## Data extract
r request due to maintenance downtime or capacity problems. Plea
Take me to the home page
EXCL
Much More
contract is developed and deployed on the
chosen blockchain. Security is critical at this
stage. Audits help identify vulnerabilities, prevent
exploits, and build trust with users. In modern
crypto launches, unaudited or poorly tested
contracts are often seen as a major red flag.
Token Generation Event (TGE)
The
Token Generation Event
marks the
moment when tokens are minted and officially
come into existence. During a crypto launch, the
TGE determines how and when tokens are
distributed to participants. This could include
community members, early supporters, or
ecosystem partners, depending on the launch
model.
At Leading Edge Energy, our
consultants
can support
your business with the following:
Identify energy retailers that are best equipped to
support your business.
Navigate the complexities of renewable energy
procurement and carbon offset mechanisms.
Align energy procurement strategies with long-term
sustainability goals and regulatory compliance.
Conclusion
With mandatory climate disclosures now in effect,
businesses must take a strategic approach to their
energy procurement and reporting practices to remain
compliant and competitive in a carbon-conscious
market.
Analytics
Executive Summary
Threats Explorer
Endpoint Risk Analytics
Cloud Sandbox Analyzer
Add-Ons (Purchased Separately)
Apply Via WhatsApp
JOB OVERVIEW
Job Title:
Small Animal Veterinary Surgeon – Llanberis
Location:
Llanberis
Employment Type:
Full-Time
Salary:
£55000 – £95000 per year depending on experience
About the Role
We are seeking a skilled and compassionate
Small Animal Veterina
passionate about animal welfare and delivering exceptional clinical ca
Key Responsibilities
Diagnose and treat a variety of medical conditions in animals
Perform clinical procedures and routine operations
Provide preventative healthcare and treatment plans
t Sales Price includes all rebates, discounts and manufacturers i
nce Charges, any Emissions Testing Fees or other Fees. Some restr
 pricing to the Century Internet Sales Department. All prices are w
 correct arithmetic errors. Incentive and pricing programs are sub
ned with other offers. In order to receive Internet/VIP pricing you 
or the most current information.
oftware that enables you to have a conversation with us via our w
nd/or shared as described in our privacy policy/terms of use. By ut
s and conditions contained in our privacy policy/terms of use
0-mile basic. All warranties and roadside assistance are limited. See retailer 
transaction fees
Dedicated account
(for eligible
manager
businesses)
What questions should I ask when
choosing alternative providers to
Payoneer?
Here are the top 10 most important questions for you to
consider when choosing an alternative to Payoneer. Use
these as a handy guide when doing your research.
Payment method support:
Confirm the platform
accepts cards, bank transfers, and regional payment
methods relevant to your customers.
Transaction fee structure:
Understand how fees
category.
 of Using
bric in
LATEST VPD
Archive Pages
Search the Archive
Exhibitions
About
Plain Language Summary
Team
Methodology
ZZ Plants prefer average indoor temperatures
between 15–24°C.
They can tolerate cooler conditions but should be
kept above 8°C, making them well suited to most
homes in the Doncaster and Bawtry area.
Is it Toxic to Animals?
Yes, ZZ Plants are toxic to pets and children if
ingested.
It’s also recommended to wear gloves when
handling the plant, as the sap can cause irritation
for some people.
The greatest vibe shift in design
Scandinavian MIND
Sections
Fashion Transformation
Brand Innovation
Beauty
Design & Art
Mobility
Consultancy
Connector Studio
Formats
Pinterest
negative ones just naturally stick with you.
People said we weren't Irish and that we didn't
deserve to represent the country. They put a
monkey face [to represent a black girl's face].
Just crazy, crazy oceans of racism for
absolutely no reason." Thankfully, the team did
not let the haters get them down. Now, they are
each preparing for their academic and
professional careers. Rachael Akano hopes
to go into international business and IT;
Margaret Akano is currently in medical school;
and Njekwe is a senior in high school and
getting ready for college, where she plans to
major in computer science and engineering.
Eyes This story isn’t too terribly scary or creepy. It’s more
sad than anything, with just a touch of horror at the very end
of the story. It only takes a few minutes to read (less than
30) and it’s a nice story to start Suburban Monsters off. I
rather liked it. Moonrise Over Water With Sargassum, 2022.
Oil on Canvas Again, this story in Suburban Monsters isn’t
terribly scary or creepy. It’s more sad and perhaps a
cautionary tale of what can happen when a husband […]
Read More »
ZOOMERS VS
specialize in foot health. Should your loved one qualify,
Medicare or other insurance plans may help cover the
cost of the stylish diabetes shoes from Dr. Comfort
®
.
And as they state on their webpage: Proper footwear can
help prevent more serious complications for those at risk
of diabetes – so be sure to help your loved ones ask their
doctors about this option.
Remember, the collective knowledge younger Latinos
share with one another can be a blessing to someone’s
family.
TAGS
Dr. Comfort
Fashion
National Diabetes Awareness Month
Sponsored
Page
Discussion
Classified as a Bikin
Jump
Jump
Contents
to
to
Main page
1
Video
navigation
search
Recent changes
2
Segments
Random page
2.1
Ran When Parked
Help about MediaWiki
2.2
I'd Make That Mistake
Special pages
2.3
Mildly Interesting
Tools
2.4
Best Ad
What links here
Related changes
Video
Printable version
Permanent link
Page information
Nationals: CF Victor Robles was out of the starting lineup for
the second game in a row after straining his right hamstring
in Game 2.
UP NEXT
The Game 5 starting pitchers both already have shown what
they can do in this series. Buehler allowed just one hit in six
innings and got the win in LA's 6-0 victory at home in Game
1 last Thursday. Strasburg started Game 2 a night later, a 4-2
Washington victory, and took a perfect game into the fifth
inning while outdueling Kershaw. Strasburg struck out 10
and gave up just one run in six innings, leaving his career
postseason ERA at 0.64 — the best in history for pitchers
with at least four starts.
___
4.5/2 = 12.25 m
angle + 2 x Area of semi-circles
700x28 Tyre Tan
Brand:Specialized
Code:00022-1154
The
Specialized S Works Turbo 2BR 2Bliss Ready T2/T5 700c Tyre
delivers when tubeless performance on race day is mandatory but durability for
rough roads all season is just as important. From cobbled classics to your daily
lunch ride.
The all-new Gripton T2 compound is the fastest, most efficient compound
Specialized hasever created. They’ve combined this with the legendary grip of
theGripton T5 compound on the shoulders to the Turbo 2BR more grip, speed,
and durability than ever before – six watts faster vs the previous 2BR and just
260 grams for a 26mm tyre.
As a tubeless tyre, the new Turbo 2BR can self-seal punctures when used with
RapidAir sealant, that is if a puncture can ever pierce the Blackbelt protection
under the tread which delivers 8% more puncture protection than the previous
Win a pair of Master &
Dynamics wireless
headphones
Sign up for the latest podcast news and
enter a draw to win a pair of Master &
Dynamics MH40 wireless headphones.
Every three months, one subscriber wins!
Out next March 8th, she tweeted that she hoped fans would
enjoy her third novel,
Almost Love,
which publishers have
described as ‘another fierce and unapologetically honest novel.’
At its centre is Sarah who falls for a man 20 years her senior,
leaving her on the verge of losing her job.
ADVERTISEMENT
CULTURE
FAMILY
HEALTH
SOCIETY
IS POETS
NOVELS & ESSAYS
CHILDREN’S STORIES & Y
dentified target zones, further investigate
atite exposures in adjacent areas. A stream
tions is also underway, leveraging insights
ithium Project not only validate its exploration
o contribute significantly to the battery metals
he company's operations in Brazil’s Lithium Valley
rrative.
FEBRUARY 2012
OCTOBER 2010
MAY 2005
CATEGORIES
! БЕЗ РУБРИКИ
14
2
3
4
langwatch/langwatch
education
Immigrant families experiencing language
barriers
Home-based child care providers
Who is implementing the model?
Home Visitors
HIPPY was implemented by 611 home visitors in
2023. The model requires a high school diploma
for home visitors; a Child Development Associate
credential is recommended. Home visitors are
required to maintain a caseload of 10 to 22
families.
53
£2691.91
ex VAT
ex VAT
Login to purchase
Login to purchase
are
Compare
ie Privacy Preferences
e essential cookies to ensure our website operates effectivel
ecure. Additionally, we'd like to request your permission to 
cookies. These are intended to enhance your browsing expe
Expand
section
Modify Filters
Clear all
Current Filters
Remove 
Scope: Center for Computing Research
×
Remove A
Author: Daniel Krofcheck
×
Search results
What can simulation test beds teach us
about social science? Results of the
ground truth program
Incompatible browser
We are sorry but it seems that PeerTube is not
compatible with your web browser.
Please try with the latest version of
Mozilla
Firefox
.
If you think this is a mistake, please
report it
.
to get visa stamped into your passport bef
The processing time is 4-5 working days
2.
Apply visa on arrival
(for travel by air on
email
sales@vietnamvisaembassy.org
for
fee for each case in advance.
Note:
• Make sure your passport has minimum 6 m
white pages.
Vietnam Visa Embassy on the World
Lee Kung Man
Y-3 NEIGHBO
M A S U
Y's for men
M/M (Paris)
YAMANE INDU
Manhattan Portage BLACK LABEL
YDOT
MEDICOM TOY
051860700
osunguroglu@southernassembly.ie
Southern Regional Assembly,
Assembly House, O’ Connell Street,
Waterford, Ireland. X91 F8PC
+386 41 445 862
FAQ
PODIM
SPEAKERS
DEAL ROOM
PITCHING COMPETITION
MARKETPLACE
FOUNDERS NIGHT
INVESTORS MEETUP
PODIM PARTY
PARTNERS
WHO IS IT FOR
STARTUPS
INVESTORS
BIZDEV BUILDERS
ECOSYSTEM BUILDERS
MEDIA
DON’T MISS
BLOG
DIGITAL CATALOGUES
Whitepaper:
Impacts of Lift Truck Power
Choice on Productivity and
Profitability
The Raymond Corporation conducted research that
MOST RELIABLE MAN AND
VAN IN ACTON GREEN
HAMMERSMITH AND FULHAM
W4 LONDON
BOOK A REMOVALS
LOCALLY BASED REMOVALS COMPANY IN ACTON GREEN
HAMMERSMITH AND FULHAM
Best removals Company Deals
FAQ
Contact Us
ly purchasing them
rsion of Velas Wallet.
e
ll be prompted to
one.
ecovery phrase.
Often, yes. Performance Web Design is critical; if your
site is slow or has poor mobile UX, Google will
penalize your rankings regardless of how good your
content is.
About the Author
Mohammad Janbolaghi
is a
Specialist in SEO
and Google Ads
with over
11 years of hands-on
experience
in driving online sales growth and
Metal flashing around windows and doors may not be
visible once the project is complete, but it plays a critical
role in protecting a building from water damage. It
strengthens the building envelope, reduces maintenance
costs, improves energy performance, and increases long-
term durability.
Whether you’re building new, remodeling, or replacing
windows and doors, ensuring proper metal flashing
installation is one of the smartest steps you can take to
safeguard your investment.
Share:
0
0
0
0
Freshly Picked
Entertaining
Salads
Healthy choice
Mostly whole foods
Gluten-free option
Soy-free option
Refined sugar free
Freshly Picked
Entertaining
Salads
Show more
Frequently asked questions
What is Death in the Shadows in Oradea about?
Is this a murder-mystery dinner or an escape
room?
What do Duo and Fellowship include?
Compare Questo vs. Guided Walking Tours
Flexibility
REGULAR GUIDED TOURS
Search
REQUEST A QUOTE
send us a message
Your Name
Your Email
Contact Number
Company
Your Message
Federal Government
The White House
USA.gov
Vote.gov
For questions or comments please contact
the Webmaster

## Exercise
When a line above contains the string "cookies", copy that line.

## Finished task
e essential cookies to ensure our website operates effectivel
cookies. These are intended to enhance your browsing expe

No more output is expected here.